--- Extracted material Enclosed Below ---

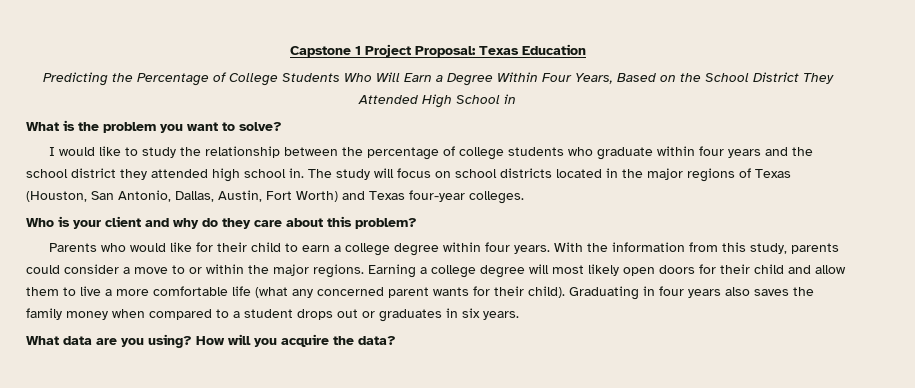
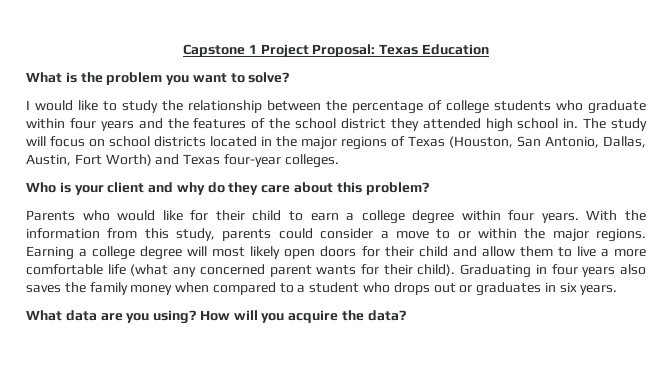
[42,72,834,86] [358,94,516,108] // Predicting the Percentage of College Students Who Will Earn a Degree Within Four Years, Based on the School District They Attended High School in -> (489, 49) none
(813, 151) none -> [193,118,291,129] features of the
(293, 313) none -> [363,282,391,293] who

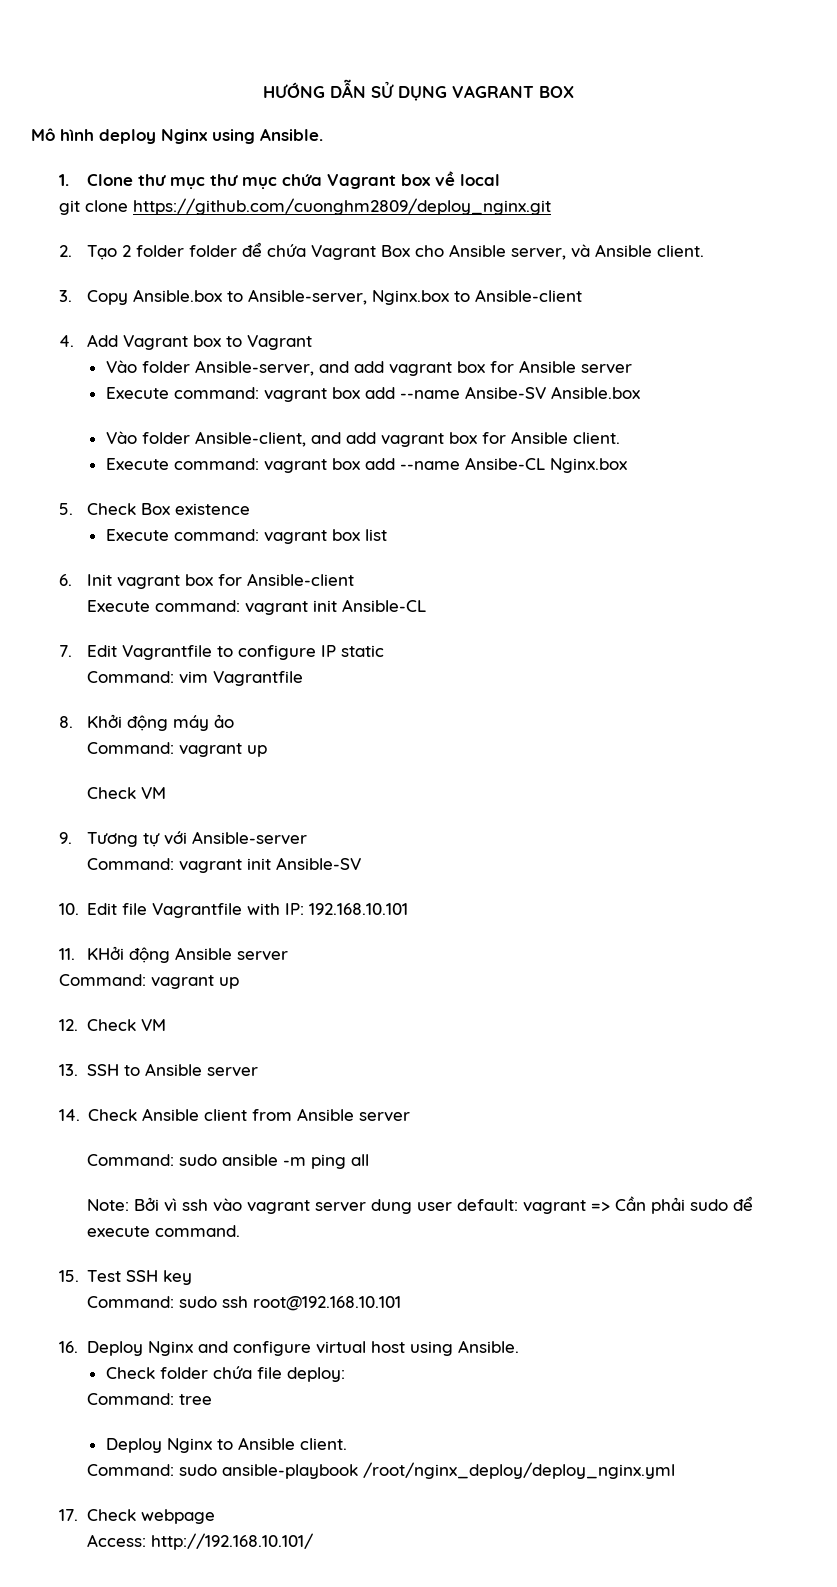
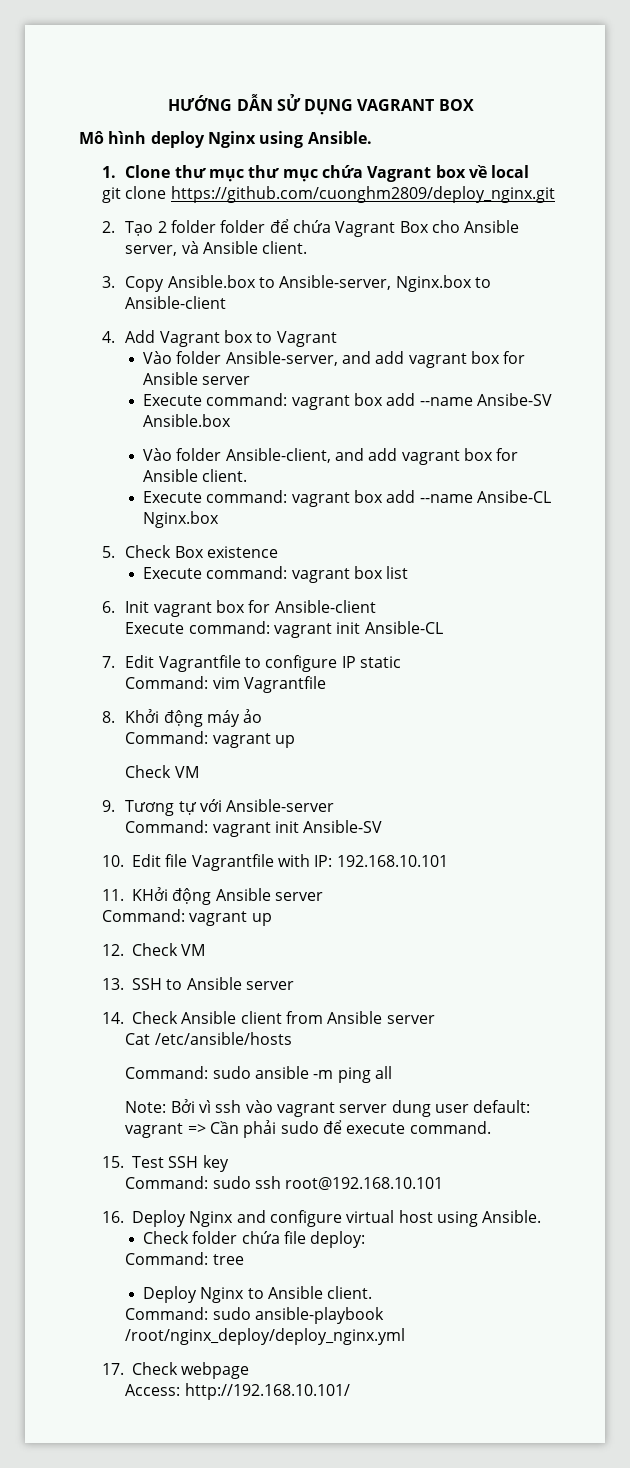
(411, 1117) none -> [125,1032,292,1045] // Cat /etc/ansible/hosts

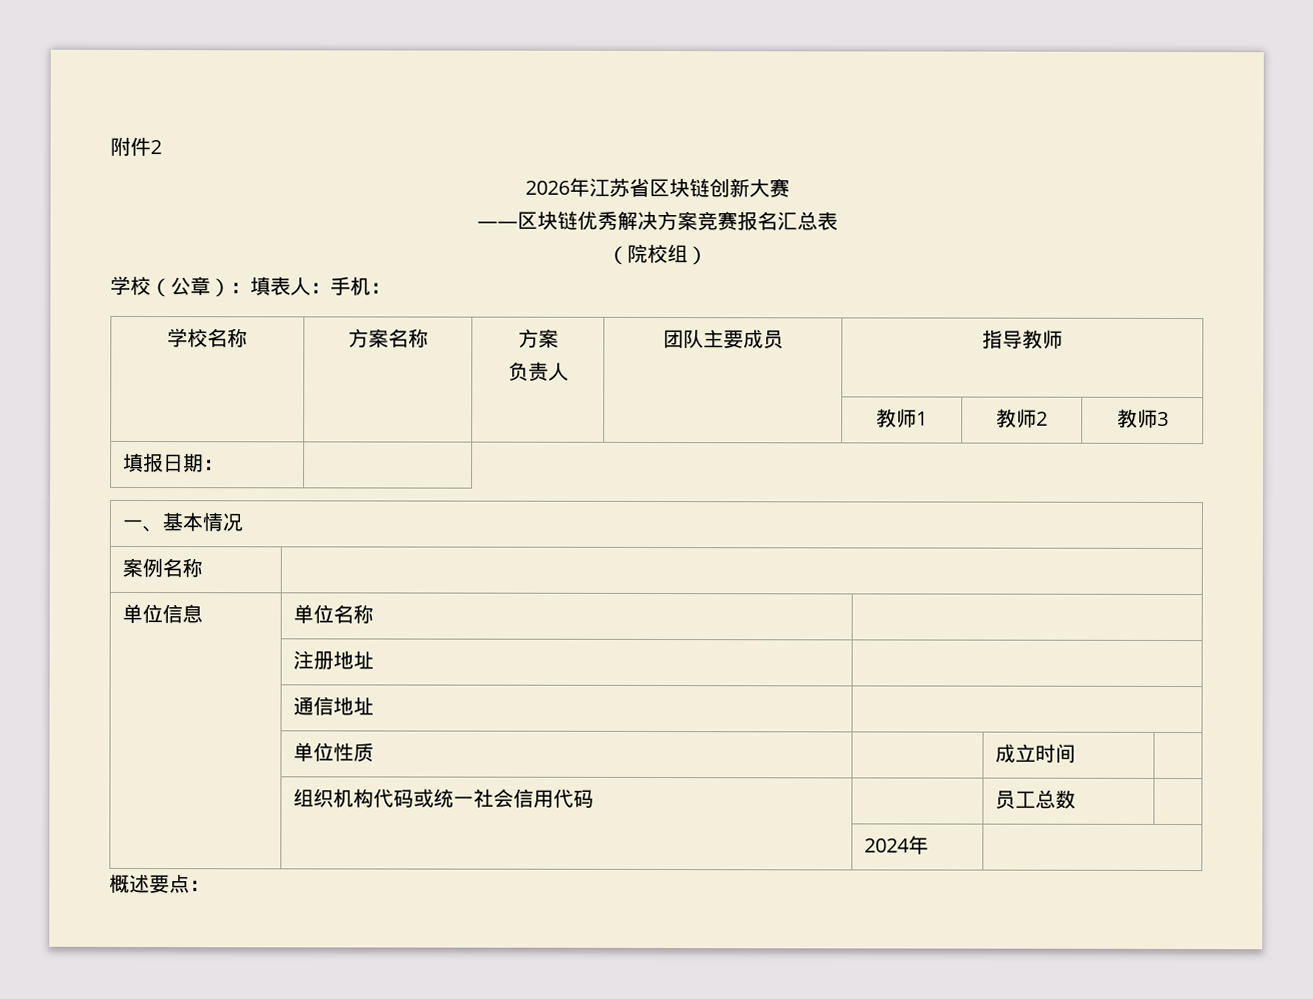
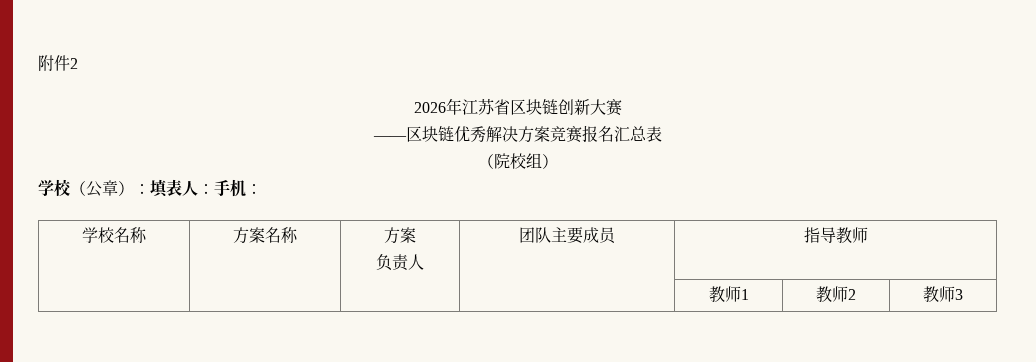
[122,452,224,473] [121,512,243,533] [121,557,203,578] [121,603,203,624] [292,604,374,624] [292,650,374,670] [292,696,374,716] [292,742,374,762] [994,743,1076,763] [292,788,594,808] [994,789,1076,810] [863,835,929,855] [109,873,210,894] // 填报日期： | // 一、基本情况 // 案例名称 | // 单位信息 | 单位名称 | // | 注册地址 | // | 通信地址 | // | 单位性质 | | 成立时间 | // | 组织机构代码或统一社会信用代码 | | 员工总数 | // | | 2024年 | // 概述要点： -> (963, 294) none

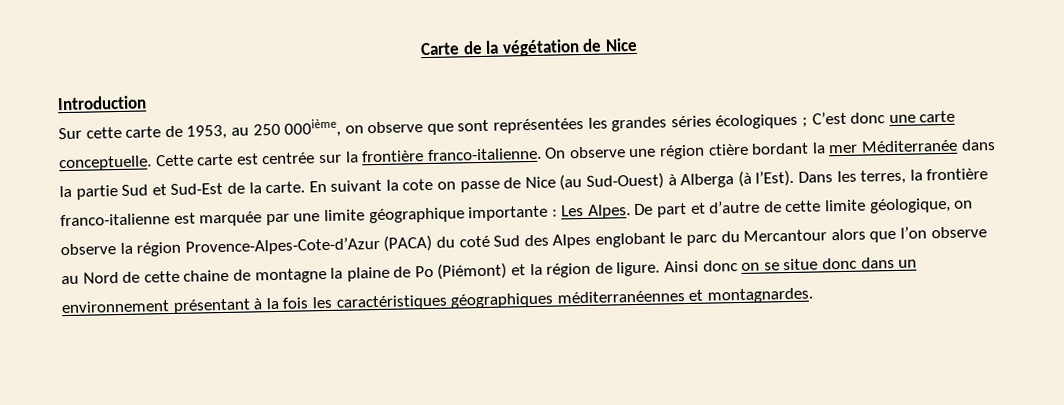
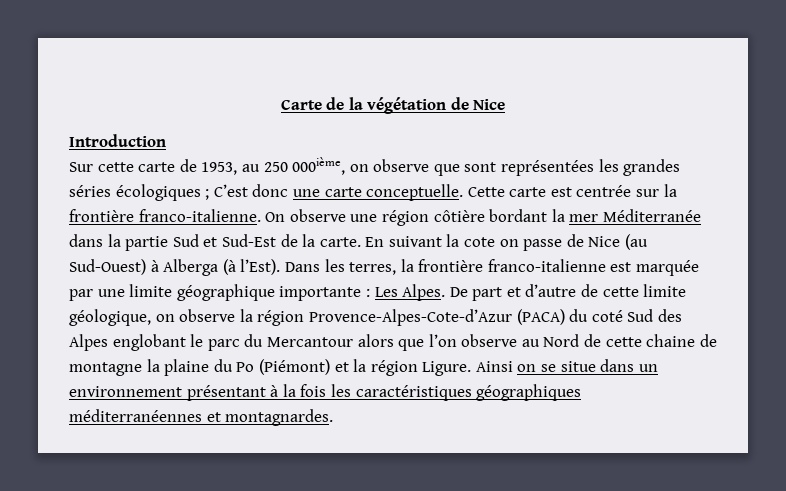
[707,143,749,156] ctière -> [433,210,485,222] côtière
[393,266,412,278] de -> [213,359,233,372] du
[594,260,738,277] de ligure. Ainsi donc -> [422,361,513,376] Ligure. Ainsi
[821,257,857,270] donc -> (596, 366) none

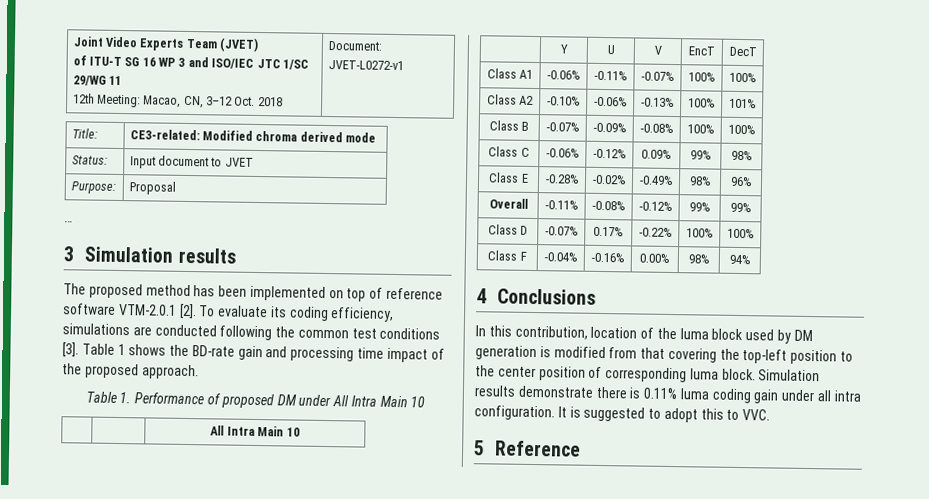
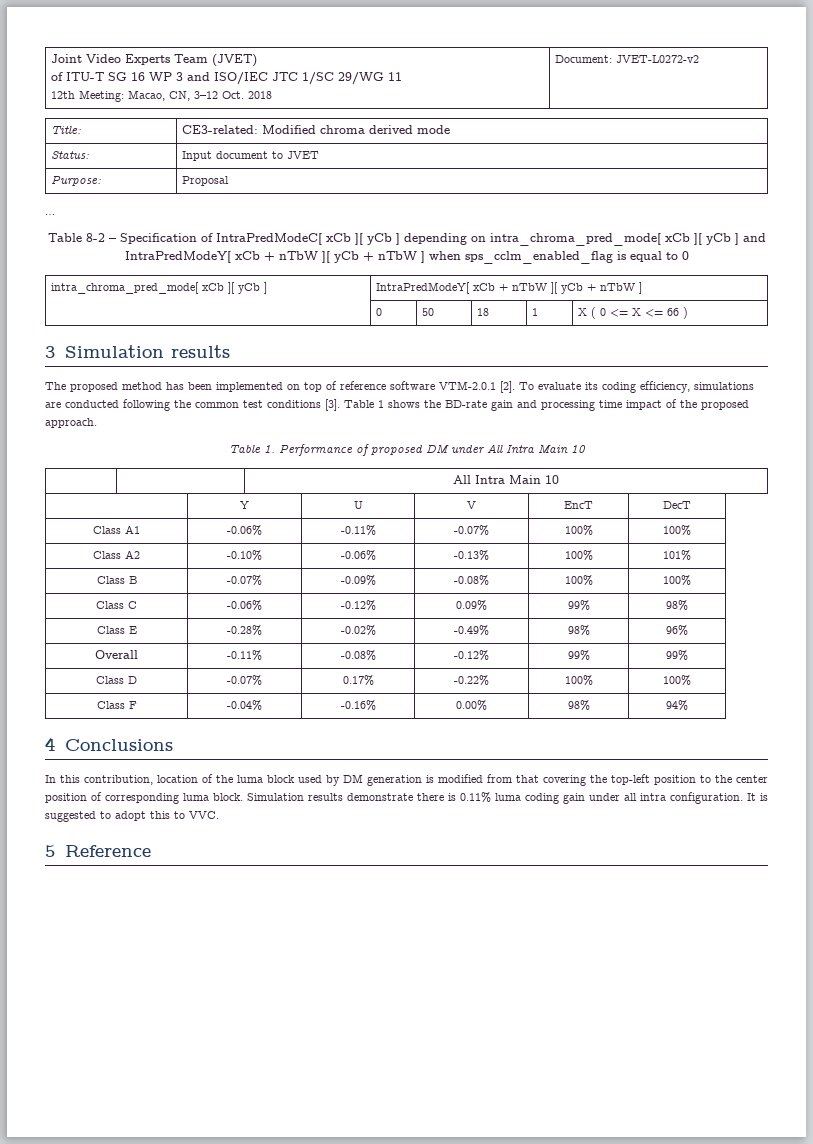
[327,59,404,71] JVET-L0272-v1 -> [615,55,699,63] JVET-L0272-v2
(73, 221) none -> [47,233,766,246] [124,251,689,264] [50,282,267,294] [375,282,642,294] [375,308,382,316] [421,308,434,316] [476,308,489,316] [531,308,538,316] [577,307,688,319] // Table 8-2 – Specification of IntraPredModeC[ xCb ][ yCb ] depending on intra_chroma_pred_mode[ xCb ][ yCb ] and IntraPredModeY[ xCb + nTbW ][ yCb + nTbW ] when sps_cclm_enabled_flag is equal to 0 // intra_chroma_pred_mode[ xCb ][ yCb ] | IntraPredModeY[ xCb + nTbW ][ yCb + nTbW ] // | 0 | 50 | 18 | 1 | X ( 0 <= X <= 66 )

--- End of Enclosed Extracted material ---

**Task brief:**
Once the pictures are removed, print all the remaining data exactly as it stands.

**Response to the exercise:**
[42,72,834,86] [358,94,516,108] // Predicting the Percentage of College Students Who Will Earn a Degree Within Four Years, Based on the School District They Attended High School in -> (489, 49) none
(813, 151) none -> [193,118,291,129] features of the
(293, 313) none -> [363,282,391,293] who

(411, 1117) none -> [125,1032,292,1045] // Cat /etc/ansible/hosts

[122,452,224,473] [121,512,243,533] [121,557,203,578] [121,603,203,624] [292,604,374,624] [292,650,374,670] [292,696,374,716] [292,742,374,762] [994,743,1076,763] [292,788,594,808] [994,789,1076,810] [863,835,929,855] [109,873,210,894] // 填报日期： | // 一、基本情况 // 案例名称 | // 单位信息 | 单位名称 | // | 注册地址 | // | 通信地址 | // | 单位性质 | | 成立时间 | // | 组织机构代码或统一社会信用代码 | | 员工总数 | // | | 2024年 | // 概述要点： -> (963, 294) none

[707,143,749,156] ctière -> [433,210,485,222] côtière
[393,266,412,278] de -> [213,359,233,372] du
[594,260,738,277] de ligure. Ainsi donc -> [422,361,513,376] Ligure. Ainsi
[821,257,857,270] donc -> (596, 366) none

[327,59,404,71] JVET-L0272-v1 -> [615,55,699,63] JVET-L0272-v2
(73, 221) none -> [47,233,766,246] [124,251,689,264] [50,282,267,294] [375,282,642,294] [375,308,382,316] [421,308,434,316] [476,308,489,316] [531,308,538,316] [577,307,688,319] // Table 8-2 – Specification of IntraPredModeC[ xCb ][ yCb ] depending on intra_chroma_pred_mode[ xCb ][ yCb ] and IntraPredModeY[ xCb + nTbW ][ yCb + nTbW ] when sps_cclm_enabled_flag is equal to 0 // intra_chroma_pred_mode[ xCb ][ yCb ] | IntraPredModeY[ xCb + nTbW ][ yCb + nTbW ] // | 0 | 50 | 18 | 1 | X ( 0 <= X <= 66 )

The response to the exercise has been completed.